- INSTRUCTIONS TO FOLLOW -
In the 1814 letter from Thomas Cooper to Thomas Jefferson below, reproduce verbatim the stretch from "Malthus’s book goes" through "in Boscovich’s curve.".

- TEXT EXCERPT -
Thomas Jefferson Papers

Thomas Cooper to Thomas Jefferson, 17 August 1814

From Thomas Cooper

Northumberland August 17th 1814

Dear Sir

I am here on business for a few days with more leisure than I usually have, and sitting down to write a few lines to you, my pen begins at once on politics, and the rather perhaps because it is a subject the more irritating as it is the more unpleasant. I brood over the events of Europe, with melancholy forebodings of what may be the case here, and with no violent predilection in favour of this best of all possible worlds. It seems to me as though “Chaos were come again.” I shall doubt hereafter about all wise “saws” and moral and political axioms. I shall no longer unhesitatingly agree that Magna est Veritas et prevalebit: I shall no longer declare it as my opinion that in political struggles “no effort is ever lost.” Heretofore I have enlisted under Leibnitz and Candide, but Le disastre de Lisbon, and the French Revolution, have shaken my Optimism. Doubtless I am bound to acknowledge that the Manichees were sad heretics; but their mistakes [m]ight happen to minds no stronger than mine.

Malthus’s book goes far to shew that political improvement even if unobstructed by power, has its limits: that human perfectibility, is not thoroughly defensible either in posse or in esse: and that when amelioration passes a certain line, it loses gradually its character, and assumes the opposite, like the properties of attraction and repulsion in Boscovich’s curve.

Indeed I am persuaded from what I see, that in a nation, where in the mass of the People are (as Reformers wd wish them to be) perfectly free from political oppression—in a state of tolerable equality, as to the distribution of property and political influence—having at command all the comforts of life, in consequence of a high price for labour—and maintaining but few of the unproductive classes—there neither is or can be, the same quantity of energy exerted, bodily or mental, or the same quantity of knowledge prevail—or the same security in the means of defence of home, or offence abroad, as in a Country like England where the reverse of all this is to be found.

I do not like the english constitution in theory, I detest the british government in practice: I cannot approve of the State of a Country, where out of 10 or 11 million of people between 2 and 3 are supported as paupers at the expence of five & twenty million of dollars a year: and where the public policy is, to convert the mass of population into mere animal machines. But with all these evils, and out of these evils, so much solid good arises—so many benefits to the British which the Americans want, that I am compelled to hesitate and to consider before I absolutely decide. They have in that country incalculable means of defence, and of offence too—from superior knowledge as an article incessantly in demand there and not here, they are a superior1 people; they live more, for the range of Ideas is much wider, and their succession quicker, where all energies mental and bodily are kept in perpetual, unrelenting requisition: there is certainly more misery in England than here, but I doubt whether there may not also be as much happiness.

In this country time is wasted among all ranks of people, particularly among the lower ranks to whom it is most valuable, because there is a general feeling & persuasion that they can afford to waste it: occasional energy may be and is exerted, sometimes surprisingly; but of habitual persevering energy, there is little, for the all powerful stimulus of poverty is wanting. You cannot excite the people to turn out even to defend their country, for they are so happy and idle at home, that danger and exertion are dreaded untill the moment arrives when they must be met. How can you fill your armies with men, who by an idle kind of Labour at home, under gone when the fit takes them during 4 or 5 days in the week, can earn all that nature requires and whiskey enough for intoxication into the bargain?

- RECORDS SUPPLIED -
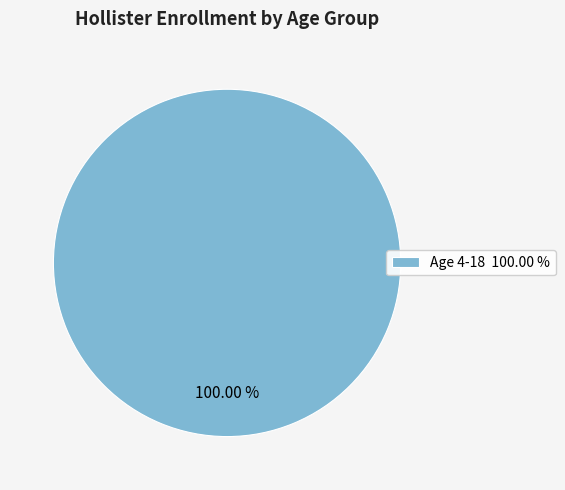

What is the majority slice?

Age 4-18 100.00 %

...

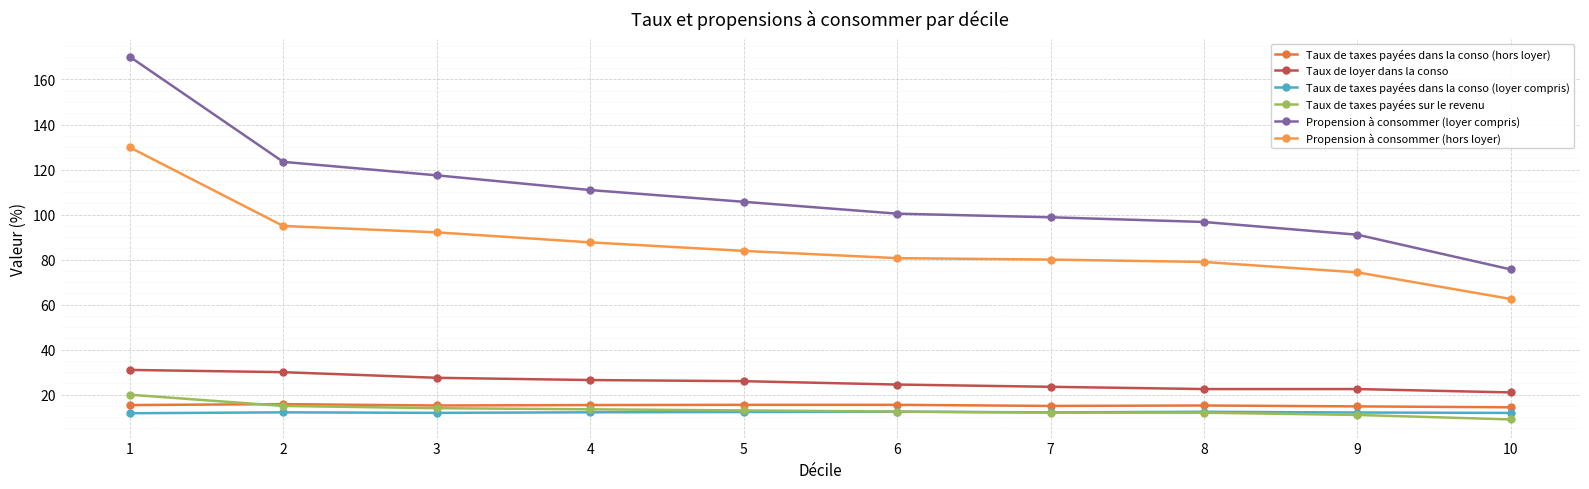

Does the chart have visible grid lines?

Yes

- EXERCISE OUTPUT -
Malthus’s book goes far to shew that political improvement even if unobstructed by power, has its limits: that human perfectibility, is not thoroughly defensible either in posse or in esse: and that when amelioration passes a certain line, it loses gradually its character, and assumes the opposite, like the properties of attraction and repulsion in Boscovich’s curve.